Ghana hasn’t gone through the trauma that America has such as the Iraq and Afghanistan wars on terror and the 9/11 terrorists attacks. Atta-Mills “change” has more to do with the fatigue and the perceived arrogance emanating from the eight years of the Kufour years. That makes the Atta-Mills “change” a mantra not necessarily a therapeutic concept but the periodic reinvention of Ghana, where Ghanaians, for the past 17 years dig out of their deepest problems and every four years elect a new government. It is a way they save themselves from some useless politicians and institutions, decline, stagnation and other developmental challenges.
Tain was the epic of all these. The Ghanaian epic is reinventions: Nkrumah couldn’t drive democracy through enormous challenges and transformed it to one-party system, the long military junta rots and general discontent saw the little known Rawlings emerging and stabilizing the system, and, under immense pressure, re-introduced democracy, and Kufour remarkably fertilizing democracy and freedoms.
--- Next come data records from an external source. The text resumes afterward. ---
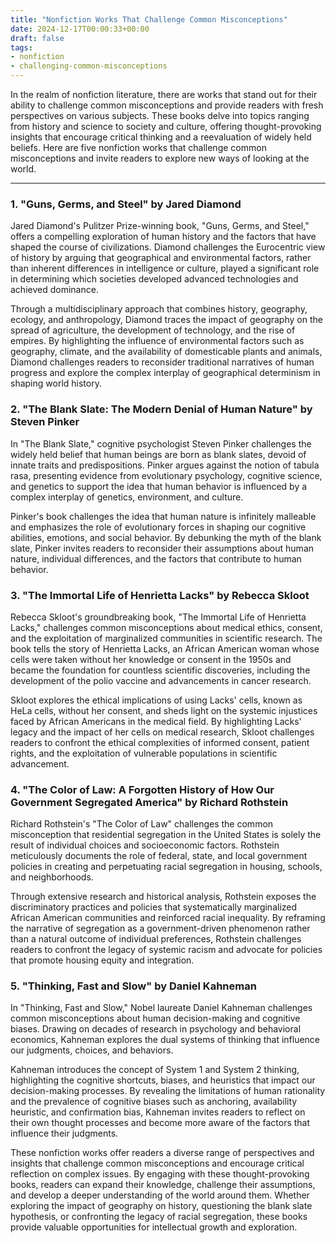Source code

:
 ```yaml
---
title: "Nonfiction Works That Challenge Common Misconceptions"
date: 2024-12-17T00:00:33+00:00
draft: false
tags:
- nonfiction
- challenging-common-misconceptions
---
```


In the realm of nonfiction literature, there are works that stand out for their ability to challenge common misconceptions and provide readers with fresh perspectives on various subjects. These books delve into topics ranging from history and science to society and culture, offering thought-provoking insights that encourage critical thinking and a reevaluation of widely held beliefs. Here are five nonfiction works that challenge common misconceptions and invite readers to explore new ways of looking at the world.

---

### 1. "Guns, Germs, and Steel" by Jared Diamond

Jared Diamond's Pulitzer Prize-winning book, "Guns, Germs, and Steel," offers a compelling exploration of human history and the factors that have shaped the course of civilizations. Diamond challenges the Eurocentric view of history by arguing that geographical and environmental factors, rather than inherent differences in intelligence or culture, played a significant role in determining which societies developed advanced technologies and achieved dominance.

Through a multidisciplinary approach that combines history, geography, ecology, and anthropology, Diamond traces the impact of geography on the spread of agriculture, the development of technology, and the rise of empires. By highlighting the influence of environmental factors such as geography, climate, and the availability of domesticable plants and animals, Diamond challenges readers to reconsider traditional narratives of human progress and explore the complex interplay of geographical determinism in shaping world history.

### 2. "The Blank Slate: The Modern Denial of Human Nature" by Steven Pinker

In "The Blank Slate," cognitive psychologist Steven Pinker challenges the widely held belief that human beings are born as blank slates, devoid of innate traits and predispositions. Pinker argues against the notion of tabula rasa, presenting evidence from evolutionary psychology, cognitive science, and genetics to support the idea that human behavior is influenced by a complex interplay of genetics, environment, and culture.

Pinker's book challenges the idea that human nature is infinitely malleable and emphasizes the role of evolutionary forces in shaping our cognitive abilities, emotions, and social behavior. By debunking the myth of the blank slate, Pinker invites readers to reconsider their assumptions about human nature, individual differences, and the factors that contribute to human behavior.

### 3. "The Immortal Life of Henrietta Lacks" by Rebecca Skloot

Rebecca Skloot's groundbreaking book, "The Immortal Life of Henrietta Lacks," challenges common misconceptions about medical ethics, consent, and the exploitation of marginalized communities in scientific research. The book tells the story of Henrietta Lacks, an African American woman whose cells were taken without her knowledge or consent in the 1950s and became the foundation for countless scientific discoveries, including the development of the polio vaccine and advancements in cancer research.

Skloot explores the ethical implications of using Lacks' cells, known as HeLa cells, without her consent, and sheds light on the systemic injustices faced by African Americans in the medical field. By highlighting Lacks' legacy and the impact of her cells on medical research, Skloot challenges readers to confront the ethical complexities of informed consent, patient rights, and the exploitation of vulnerable populations in scientific advancement.

### 4. "The Color of Law: A Forgotten History of How Our Government Segregated America" by Richard Rothstein

Richard Rothstein's "The Color of Law" challenges the common misconception that residential segregation in the United States is solely the result of individual choices and socioeconomic factors. Rothstein meticulously documents the role of federal, state, and local government policies in creating and perpetuating racial segregation in housing, schools, and neighborhoods.

Through extensive research and historical analysis, Rothstein exposes the discriminatory practices and policies that systematically marginalized African American communities and reinforced racial inequality. By reframing the narrative of segregation as a government-driven phenomenon rather than a natural outcome of individual preferences, Rothstein challenges readers to confront the legacy of systemic racism and advocate for policies that promote housing equity and integration.

### 5. "Thinking, Fast and Slow" by Daniel Kahneman

In "Thinking, Fast and Slow," Nobel laureate Daniel Kahneman challenges common misconceptions about human decision-making and cognitive biases. Drawing on decades of research in psychology and behavioral economics, Kahneman explores the dual systems of thinking that influence our judgments, choices, and behaviors.

Kahneman introduces the concept of System 1 and System 2 thinking, highlighting the cognitive shortcuts, biases, and heuristics that impact our decision-making processes. By revealing the limitations of human rationality and the prevalence of cognitive biases such as anchoring, availability heuristic, and confirmation bias, Kahneman invites readers to reflect on their own thought processes and become more aware of the factors that influence their judgments.

These nonfiction works offer readers a diverse range of perspectives and insights that challenge common misconceptions and encourage critical reflection on complex issues. By engaging with these thought-provoking books, readers can expand their knowledge, challenge their assumptions, and develop a deeper understanding of the world around them. Whether exploring the impact of geography on history, questioning the blank slate hypothesis, or confronting the legacy of racial segregation, these books provide valuable opportunities for intellectual growth and exploration.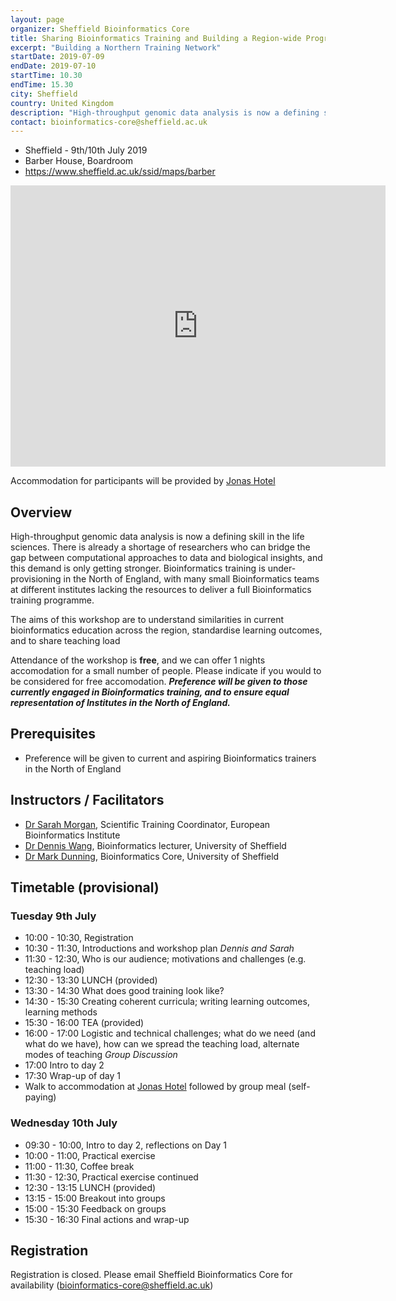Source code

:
 ```yaml
---
layout: page
organizer: Sheffield Bioinformatics Core
title: Sharing Bioinformatics Training and Building a Region-wide Programme
excerpt: "Building a Northern Training Network"
startDate: 2019-07-09
endDate: 2019-07-10
startTime: 10.30
endTime: 15.30
city: Sheffield
country: United Kingdom
description: "High-throughput genomic data analysis is now a defining skill in the life sciences. There is already a shortage of researchers who can bridge the gap between computational approaches to data and biological insights, and this demand is only getting stronger. Bioinformatics training is under-provisioned in the North of England, with many small Bioinformatics teams at different institutes lacking the resources to deliver a full Bioinformatics training programme."
contact: bioinformatics-core@sheffield.ac.uk
---
```


- Sheffield - 9th/10th July 2019
- Barber House, Boardroom
- https://www.sheffield.ac.uk/ssid/maps/barber

<iframe src="https://www.google.com/maps/embed?pb=!1m18!1m12!1m3!1d2380.0866555463476!2d-1.4934083482640954!3d53.37749897988746!2m3!1f0!2f0!3f0!3m2!1i1024!2i768!4f13.1!3m3!1m2!1s0x48798277170a3ffd%3A0xb4863b6adc5c8268!2sBarber+House%2C+Sheffield+S10+2HQ!5e0!3m2!1sen!2suk!4v1560941193344!5m2!1sen!2suk" width="600" height="450" frameborder="0" style="border:0" allowfullscreen></iframe>

Accommodation for participants will be provided by [Jonas Hotel](https://www.jonashotel.co.uk/)

## Overview

High-throughput genomic data analysis is now a defining skill in the life sciences. There is already a shortage of researchers who can bridge the gap between computational approaches to data and biological insights, and this demand is only getting stronger. Bioinformatics training is under-provisioning in the North of England, with many small Bioinformatics teams at different institutes lacking the resources to deliver a full Bioinformatics training programme.

The aims of this workshop are to understand similarities in current bioinformatics education across the region, standardise learning outcomes, and to share teaching load

Attendance of the workshop is **free**, and we can offer 1 nights accomodation for a small number of people. Please indicate if you would to be considered for free accomodation. ***Preference will be given to those currently engaged in Bioinformatics training, and to ensure equal representation of Institutes in the North of England.***

## Prerequisites

- Preference will be given to current and aspiring Bioinformatics trainers in the North of England

## Instructors / Facilitators

- [Dr Sarah Morgan](https://www.ebi.ac.uk/about/people/sarah-morgan), Scientific Training Coordinator, European Bioinformatics Institute
- [Dr Dennis Wang](https://www.trans-bioinformatics.com/), Bioinformatics lecturer, University of Sheffield
- [Dr Mark Dunning](http://sbc.shef.ac.uk/team/mark/index.html), Bioinformatics Core, University of Sheffield

## Timetable (provisional)

### Tuesday 9th July

- 10:00 - 10:30, Registration
- 10:30 - 11:30, Introductions and workshop plan *Dennis and Sarah*
- 11:30 - 12:30, Who is our audience; motivations and challenges (e.g. teaching load)
- 12:30 - 13:30 LUNCH (provided)
- 13:30 - 14:30 What does good training look like?
- 14:30 - 15:30 Creating coherent curricula; writing learning outcomes, learning methods
- 15:30 - 16:00 TEA (provided)
- 16:00 - 17:00 Logistic and technical challenges; what do we need (and what do we have), how can we spread the teaching load, alternate modes of teaching *Group Discussion*
- 17:00 Intro to day 2
- 17:30 Wrap-up of day 1
- Walk to accommodation at [Jonas Hotel](https://www.jonashotel.co.uk/) followed by group meal (self-paying)

### Wednesday 10th July

- 09:30 - 10:00, Intro to day 2, reflections on Day 1
- 10:00 - 11:00, Practical exercise
- 11:00 - 11:30, Coffee break
- 11:30 - 12:30, Practical exercise continued
- 12:30 - 13:15 LUNCH (provided)
- 13:15 - 15:00 Breakout into groups
- 15:00 - 15:30 Feedback on groups
- 15:30 - 16:30 Final actions and wrap-up



## Registration 

Registration is closed. Please email Sheffield Bioinformatics Core for availability (bioinformatics-core@sheffield.ac.uk)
Every time there are elections, as of the Atta-Mills, it brings Ghana a new self-awareness and broadened democracy. It brings inclusion – democratic enlargement toward more democratic enlargement, freedoms nurturing toward more freedoms. The Atta-Mills “change,” if it succeeds, will bring democracy and freedoms to full harvest, to power and to responsibility that Atta-Mills and associate clamoured for. This is despite the fact that little was heard from Atta-Mills about democracy and freedoms.
At 64 years, Atta-Mills saw the struggles for freedoms and democracy, their afterglow and triumph, their mess up by thoughtless elites/leaders, and the various attempts to re-invent democracy and freedoms, and now grown in unprecedented feat in the past 17 years. Yet, democracy and freedoms are still toddlers and need nurturing – Atta-Mills’ “change,” if properly rehearsed, may be part of the food to nurture democracy and freedoms – this will be his generation’s gift to Ghana.
For the next four years, Atta-Mills will carry the Ghanaian spirit of democracy and freedoms. Atta-Mills will come down to the Golden Jubilee House in Accra rejoicing, parading and bringing the Ghanaian possessions – goodness, energy, rule of law, traditions, freedoms, democracy, ideals, luck – like treasure to his new home.